New Enterprises is a class that behaves inversely to iTeams. While iTeams focuses on a technology being “pushed” from the lab into the marketplace, New Enterprises focuses on uncovering a market need and “pulling” in technology to meet that need. Students who take this class contribute their own business ideas, pitch these ideas to their classmates, and then vote on their favorites. The output of this activity is the formation of pursuit teams for the classroom’s shortlist of best ideas. These pursuit teams then explore the market, target customer and execution roadmap needed to launch the idea as a real business. Interestingly, many New Enterprises projects become fantastic candidates for MIT’s highly esteemed MIT $100K Entrepreneurship Competition and actually go on to become real businesses. This year, we have teams pursuing ideas in innovative flash-buying concepts, home-owner dashboarding for maintenance scheduling, hand-crank cell phone chargers for emerging markets, and dozens more. What I think makes this class so special is that it is taught by individuals like Howard Anderson, Peter Levine, Matt Marx and Bill Aulet, who are all extremely accomplished entrepreneurs in their own right, and bring their years of expertise and real-life experiences to the classroom.

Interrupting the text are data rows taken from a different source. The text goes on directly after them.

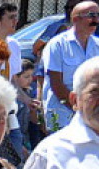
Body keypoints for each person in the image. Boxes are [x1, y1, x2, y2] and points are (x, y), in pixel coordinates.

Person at [40, 1, 99, 131]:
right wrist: (80, 107)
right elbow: (56, 84)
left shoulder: (97, 45)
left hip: (92, 115)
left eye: (97, 15)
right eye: (91, 15)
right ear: (75, 19)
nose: (96, 20)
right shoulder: (57, 45)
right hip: (62, 115)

The MIT $100K Entrepreneurship Competition has spent the last 21 years providing a launchpad for future entrepreneurs to develop new businesses. The competition provides a safe environment to practice entrepreneurship, develop mentorship relationships, and potentially win the resources that all businesses need to be successful (including over $300K in cash prizes). Over the course of the MIT $100K’s history, it has helped launch companies that have gone on to generate over $3.5B in market value, $700M in venture funding, and most importantly over 2,500 jobs. Notable companies to have gone through the MIT $100K are DirectHit, PollEverywhere, Harmonix, Virtual Ink, Hubspot, Terrafugia, Visible Measures and many many more.  As the director of the MIT $100K this year, I saw the competition bring together engineers and business school students, who otherwise may have never met, to form incredibly powerful start-up teams. If you’re looking for proof, just look at these three teams from last year’s competition who are making incredible strides in their respective businesses today: OnChip Power, OurLark Technologies, and Viztu Technologies. In last year’s business plan contest finale, we thought it would be interesting to see what the world would look like if each of the contestants launched their businesses tomorrow – check out this world through the video we put together.

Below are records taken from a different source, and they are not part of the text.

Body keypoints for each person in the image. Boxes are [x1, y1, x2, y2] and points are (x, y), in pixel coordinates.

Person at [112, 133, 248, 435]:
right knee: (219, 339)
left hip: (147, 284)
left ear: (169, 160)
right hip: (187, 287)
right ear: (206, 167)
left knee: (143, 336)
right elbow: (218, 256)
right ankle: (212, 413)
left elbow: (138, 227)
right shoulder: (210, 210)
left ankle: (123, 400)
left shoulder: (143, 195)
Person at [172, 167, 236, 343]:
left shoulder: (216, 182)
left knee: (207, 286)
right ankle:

The MIT Entrepreneurship Center (E-Center) sits at a unique cross-road between the business and engineering schools. Its basic purpose is to provide programs, free space to meet, and support infrastructure for students who wish to pursue their entrepreneurial dreams. With programs such as “Entrepreneurs in Residence,” where experienced entrepreneurs keep regular office hours on-site, the E-Center is an amazing place to find the resources needed to take a business idea to the next level. On my first day in the Entrepreneurship Center, I recall hesitantly asking Bill Aulet, the managing director of the E-Center, if I could assemble the MIT $100K Elevator Pitch Contest’s main prop in the center of the E-Center office space: a forty foot rocket ship made of PVC and white felt. Without hesitation he said yes – all in the name of fostering the entrepreneurial spirit on campus (something that the MIT $100K has stood for over the past 21 years). This may seem like a trivial example, but it exemplifies a broader theme that the E-Center conveys, namely that it supports any students or student organizations whose aim it is to enhance the entrepreneurial community in or around MIT.

I have had some amazing experiences in my one year at MIT Sloan, but none more amazing than experiencing the energy around entrepreneurship on campus. The students, administrators, and faculty have created an overarching mindset, a set of passionate student-led organizations, and a series of activities that seem to make the MIT entrepreneurial engine run on rocket fuel.